## Given records

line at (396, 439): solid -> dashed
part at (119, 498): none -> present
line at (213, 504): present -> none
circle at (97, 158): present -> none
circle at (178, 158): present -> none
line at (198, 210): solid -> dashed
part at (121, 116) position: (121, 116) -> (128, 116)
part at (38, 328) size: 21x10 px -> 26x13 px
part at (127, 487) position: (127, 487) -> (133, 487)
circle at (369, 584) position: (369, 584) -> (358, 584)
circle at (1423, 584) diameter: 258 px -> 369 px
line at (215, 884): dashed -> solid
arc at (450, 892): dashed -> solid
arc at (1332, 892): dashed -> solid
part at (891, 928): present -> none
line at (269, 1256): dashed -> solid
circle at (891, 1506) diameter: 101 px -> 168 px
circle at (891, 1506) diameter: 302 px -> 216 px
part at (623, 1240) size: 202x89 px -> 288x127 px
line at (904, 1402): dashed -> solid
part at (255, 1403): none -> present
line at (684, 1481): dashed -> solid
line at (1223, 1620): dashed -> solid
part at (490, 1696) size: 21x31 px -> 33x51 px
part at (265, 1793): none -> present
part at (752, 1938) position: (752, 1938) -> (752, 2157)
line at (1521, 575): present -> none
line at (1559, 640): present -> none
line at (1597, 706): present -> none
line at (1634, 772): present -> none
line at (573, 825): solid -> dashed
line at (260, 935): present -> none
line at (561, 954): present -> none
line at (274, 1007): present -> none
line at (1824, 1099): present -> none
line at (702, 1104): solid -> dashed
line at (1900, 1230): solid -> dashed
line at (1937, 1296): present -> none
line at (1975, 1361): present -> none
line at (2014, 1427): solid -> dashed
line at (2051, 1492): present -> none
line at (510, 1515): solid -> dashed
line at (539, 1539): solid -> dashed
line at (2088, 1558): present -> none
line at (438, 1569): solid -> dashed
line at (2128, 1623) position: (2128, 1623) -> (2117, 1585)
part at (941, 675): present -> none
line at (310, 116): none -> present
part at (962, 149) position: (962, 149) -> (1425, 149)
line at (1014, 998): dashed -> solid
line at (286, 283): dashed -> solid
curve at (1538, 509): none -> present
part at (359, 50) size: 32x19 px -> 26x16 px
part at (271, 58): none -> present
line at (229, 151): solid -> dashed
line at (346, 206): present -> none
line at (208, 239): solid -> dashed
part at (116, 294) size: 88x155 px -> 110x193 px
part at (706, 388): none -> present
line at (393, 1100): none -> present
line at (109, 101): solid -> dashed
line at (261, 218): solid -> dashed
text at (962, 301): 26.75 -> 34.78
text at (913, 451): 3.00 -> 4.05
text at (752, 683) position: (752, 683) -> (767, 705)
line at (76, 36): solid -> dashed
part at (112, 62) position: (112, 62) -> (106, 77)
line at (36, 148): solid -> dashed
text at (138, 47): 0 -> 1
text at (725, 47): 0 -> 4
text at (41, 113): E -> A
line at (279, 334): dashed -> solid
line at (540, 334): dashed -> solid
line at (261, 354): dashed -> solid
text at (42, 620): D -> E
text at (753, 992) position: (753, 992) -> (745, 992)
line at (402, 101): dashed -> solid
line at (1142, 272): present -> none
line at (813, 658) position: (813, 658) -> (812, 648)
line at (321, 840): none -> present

## Written request
Repeat the data verbatim from its first line through the line containing "arc at (1332, 892): dashed -> solid", both included, and give nothing beyond those lines.

## Exercise output
line at (396, 439): solid -> dashed
part at (119, 498): none -> present
line at (213, 504): present -> none
circle at (97, 158): present -> none
circle at (178, 158): present -> none
line at (198, 210): solid -> dashed
part at (121, 116) position: (121, 116) -> (128, 116)
part at (38, 328) size: 21x10 px -> 26x13 px
part at (127, 487) position: (127, 487) -> (133, 487)
circle at (369, 584) position: (369, 584) -> (358, 584)
circle at (1423, 584) diameter: 258 px -> 369 px
line at (215, 884): dashed -> solid
arc at (450, 892): dashed -> solid
arc at (1332, 892): dashed -> solid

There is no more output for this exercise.